EXERCISE DETAILS: From the entries that follow, copy each line containing the word "labels".

Collected data entries:
⁂

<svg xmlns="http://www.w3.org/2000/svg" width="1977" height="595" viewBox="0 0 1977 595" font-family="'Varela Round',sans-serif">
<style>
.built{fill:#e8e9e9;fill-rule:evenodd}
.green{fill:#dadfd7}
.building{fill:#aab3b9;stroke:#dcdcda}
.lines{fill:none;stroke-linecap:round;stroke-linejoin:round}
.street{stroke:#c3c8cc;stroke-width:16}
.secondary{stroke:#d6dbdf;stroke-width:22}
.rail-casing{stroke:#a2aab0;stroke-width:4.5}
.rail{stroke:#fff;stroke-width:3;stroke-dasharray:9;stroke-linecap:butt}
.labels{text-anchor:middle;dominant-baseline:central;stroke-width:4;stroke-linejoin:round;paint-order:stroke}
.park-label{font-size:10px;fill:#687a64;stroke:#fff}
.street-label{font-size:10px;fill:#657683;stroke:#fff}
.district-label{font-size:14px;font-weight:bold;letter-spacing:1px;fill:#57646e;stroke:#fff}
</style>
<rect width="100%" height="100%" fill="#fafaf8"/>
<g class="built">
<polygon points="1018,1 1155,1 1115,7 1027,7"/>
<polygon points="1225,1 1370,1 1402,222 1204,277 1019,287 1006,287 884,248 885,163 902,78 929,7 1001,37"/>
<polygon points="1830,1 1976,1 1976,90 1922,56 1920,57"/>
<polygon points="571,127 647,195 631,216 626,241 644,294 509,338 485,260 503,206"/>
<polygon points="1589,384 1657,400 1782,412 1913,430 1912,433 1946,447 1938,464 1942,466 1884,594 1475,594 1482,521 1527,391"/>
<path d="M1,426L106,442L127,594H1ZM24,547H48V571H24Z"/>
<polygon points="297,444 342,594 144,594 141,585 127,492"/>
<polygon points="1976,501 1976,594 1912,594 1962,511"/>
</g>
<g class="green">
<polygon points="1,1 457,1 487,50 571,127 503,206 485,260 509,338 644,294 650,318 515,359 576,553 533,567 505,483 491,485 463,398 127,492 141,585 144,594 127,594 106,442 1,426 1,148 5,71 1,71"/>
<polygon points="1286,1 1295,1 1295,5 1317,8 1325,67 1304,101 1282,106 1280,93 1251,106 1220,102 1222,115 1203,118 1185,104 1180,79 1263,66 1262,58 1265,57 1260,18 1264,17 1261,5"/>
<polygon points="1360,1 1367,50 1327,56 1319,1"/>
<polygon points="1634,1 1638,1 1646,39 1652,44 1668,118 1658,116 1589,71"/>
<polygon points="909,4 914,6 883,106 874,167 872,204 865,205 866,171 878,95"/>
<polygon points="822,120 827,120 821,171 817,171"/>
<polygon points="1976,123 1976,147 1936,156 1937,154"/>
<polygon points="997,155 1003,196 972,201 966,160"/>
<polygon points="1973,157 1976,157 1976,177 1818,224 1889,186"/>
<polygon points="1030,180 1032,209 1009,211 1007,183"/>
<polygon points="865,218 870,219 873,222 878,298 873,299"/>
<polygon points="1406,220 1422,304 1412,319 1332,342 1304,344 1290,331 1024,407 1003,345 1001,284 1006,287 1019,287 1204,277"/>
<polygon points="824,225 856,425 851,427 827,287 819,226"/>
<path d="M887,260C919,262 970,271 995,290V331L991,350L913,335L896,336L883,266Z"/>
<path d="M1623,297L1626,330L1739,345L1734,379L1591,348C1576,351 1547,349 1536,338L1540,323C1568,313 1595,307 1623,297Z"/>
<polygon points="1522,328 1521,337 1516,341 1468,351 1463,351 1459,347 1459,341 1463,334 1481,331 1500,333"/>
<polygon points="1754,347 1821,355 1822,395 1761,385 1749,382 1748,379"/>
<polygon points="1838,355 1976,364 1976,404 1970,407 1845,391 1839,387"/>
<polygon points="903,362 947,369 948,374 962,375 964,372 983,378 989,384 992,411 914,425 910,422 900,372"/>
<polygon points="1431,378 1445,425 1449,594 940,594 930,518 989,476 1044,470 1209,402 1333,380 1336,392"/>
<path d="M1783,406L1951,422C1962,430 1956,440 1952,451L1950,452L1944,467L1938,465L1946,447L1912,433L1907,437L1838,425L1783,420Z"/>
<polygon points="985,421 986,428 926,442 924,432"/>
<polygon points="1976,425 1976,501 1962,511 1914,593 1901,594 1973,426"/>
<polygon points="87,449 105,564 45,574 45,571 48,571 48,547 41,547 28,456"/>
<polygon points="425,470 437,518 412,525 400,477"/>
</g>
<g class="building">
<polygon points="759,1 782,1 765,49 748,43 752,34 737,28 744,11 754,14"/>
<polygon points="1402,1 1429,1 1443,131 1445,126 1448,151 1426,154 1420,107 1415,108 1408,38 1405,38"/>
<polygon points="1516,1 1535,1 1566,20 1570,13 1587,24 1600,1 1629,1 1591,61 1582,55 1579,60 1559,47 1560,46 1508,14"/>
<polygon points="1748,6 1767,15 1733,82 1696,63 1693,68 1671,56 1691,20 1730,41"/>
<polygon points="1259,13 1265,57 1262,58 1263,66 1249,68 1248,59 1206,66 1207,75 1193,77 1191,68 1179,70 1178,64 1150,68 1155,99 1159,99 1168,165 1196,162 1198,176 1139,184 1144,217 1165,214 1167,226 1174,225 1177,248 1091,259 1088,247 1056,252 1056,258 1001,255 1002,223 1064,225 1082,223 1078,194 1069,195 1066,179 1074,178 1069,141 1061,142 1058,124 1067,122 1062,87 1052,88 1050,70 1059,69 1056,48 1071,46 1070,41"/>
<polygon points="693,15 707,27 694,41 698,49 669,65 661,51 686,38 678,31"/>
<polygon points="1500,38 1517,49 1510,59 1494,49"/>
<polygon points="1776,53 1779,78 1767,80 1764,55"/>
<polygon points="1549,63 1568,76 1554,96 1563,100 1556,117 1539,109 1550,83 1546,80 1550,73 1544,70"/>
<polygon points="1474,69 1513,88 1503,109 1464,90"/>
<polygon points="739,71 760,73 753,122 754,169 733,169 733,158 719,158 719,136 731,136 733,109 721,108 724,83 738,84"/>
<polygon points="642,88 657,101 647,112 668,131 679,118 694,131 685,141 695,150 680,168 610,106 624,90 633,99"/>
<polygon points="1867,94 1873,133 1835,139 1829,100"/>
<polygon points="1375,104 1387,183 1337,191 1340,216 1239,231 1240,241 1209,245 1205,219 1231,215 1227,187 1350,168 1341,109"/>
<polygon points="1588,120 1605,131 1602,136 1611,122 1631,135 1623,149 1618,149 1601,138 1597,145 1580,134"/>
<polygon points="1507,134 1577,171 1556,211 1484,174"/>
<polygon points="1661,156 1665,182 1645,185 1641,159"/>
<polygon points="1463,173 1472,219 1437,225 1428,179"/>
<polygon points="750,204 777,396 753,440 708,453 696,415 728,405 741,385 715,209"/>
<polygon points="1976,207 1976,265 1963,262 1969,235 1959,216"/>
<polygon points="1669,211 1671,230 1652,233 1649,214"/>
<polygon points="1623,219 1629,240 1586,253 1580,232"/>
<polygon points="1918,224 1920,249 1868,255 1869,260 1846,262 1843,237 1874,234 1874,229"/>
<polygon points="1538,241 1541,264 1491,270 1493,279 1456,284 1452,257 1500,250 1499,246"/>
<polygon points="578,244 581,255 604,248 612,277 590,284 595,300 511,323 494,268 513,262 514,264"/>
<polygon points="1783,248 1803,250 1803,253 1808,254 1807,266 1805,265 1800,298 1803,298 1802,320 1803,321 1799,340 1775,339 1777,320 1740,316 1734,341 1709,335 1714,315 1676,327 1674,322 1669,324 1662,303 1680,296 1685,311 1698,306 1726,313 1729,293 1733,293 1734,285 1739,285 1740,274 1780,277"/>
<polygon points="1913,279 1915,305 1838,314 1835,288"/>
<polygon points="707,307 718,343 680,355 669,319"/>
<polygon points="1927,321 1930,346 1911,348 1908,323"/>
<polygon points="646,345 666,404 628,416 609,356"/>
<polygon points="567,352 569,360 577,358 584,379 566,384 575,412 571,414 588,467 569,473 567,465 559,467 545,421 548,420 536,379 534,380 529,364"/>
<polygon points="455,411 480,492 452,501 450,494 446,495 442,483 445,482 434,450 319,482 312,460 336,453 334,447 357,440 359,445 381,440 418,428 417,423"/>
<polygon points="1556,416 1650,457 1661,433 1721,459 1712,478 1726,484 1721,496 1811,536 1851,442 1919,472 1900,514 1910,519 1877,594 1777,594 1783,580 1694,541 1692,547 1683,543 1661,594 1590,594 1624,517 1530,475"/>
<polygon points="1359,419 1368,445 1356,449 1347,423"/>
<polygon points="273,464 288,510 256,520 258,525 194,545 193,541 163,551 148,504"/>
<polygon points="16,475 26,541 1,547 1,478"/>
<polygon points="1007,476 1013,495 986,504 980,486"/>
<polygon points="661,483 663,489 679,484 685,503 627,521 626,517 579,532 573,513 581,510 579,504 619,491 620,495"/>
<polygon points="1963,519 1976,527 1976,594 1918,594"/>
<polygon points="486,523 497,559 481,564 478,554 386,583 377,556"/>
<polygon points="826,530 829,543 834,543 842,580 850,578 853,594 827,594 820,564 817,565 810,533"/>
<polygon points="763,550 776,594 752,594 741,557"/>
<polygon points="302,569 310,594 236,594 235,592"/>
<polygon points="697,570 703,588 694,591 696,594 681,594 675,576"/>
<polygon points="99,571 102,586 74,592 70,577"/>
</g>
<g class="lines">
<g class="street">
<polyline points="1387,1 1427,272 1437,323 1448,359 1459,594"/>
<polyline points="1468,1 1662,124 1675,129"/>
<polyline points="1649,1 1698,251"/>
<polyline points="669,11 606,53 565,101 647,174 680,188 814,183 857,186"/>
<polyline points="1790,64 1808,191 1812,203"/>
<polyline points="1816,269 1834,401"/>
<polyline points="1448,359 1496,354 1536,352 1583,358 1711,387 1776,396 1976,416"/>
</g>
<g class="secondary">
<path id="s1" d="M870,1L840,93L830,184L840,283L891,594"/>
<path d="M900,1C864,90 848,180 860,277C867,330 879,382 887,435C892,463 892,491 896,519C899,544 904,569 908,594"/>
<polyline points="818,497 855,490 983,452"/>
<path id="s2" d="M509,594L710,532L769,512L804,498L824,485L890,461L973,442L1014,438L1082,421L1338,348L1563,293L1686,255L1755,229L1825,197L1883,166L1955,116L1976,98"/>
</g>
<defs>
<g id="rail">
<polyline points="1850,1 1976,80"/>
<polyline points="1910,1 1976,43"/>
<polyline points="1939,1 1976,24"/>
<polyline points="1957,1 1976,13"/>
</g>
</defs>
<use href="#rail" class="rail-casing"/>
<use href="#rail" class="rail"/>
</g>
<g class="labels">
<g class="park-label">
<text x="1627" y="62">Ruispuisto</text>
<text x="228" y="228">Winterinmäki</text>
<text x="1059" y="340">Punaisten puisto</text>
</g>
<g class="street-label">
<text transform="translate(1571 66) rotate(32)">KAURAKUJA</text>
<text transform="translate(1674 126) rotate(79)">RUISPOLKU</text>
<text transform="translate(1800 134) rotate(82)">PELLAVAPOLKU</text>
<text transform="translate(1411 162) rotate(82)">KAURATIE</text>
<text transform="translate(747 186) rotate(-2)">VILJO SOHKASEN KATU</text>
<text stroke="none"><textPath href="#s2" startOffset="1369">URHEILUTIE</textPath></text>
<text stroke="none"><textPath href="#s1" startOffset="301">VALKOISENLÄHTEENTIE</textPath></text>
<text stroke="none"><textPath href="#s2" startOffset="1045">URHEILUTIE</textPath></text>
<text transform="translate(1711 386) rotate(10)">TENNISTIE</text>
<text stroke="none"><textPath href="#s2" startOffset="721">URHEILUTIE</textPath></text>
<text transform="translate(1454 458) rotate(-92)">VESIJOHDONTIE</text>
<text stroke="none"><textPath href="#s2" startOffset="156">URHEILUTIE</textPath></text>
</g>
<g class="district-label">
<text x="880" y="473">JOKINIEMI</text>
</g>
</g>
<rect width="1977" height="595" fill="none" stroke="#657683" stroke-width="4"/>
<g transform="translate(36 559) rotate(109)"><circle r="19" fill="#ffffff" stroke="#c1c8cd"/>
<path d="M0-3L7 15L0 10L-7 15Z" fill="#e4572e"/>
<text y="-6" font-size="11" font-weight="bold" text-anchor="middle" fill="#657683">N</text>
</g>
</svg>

⁂

ANSWER BOX:
.labels{text-anchor:middle;dominant-baseline:central;stroke-width:4;stroke-linejoin:round;paint-order:stroke}
<g class="labels">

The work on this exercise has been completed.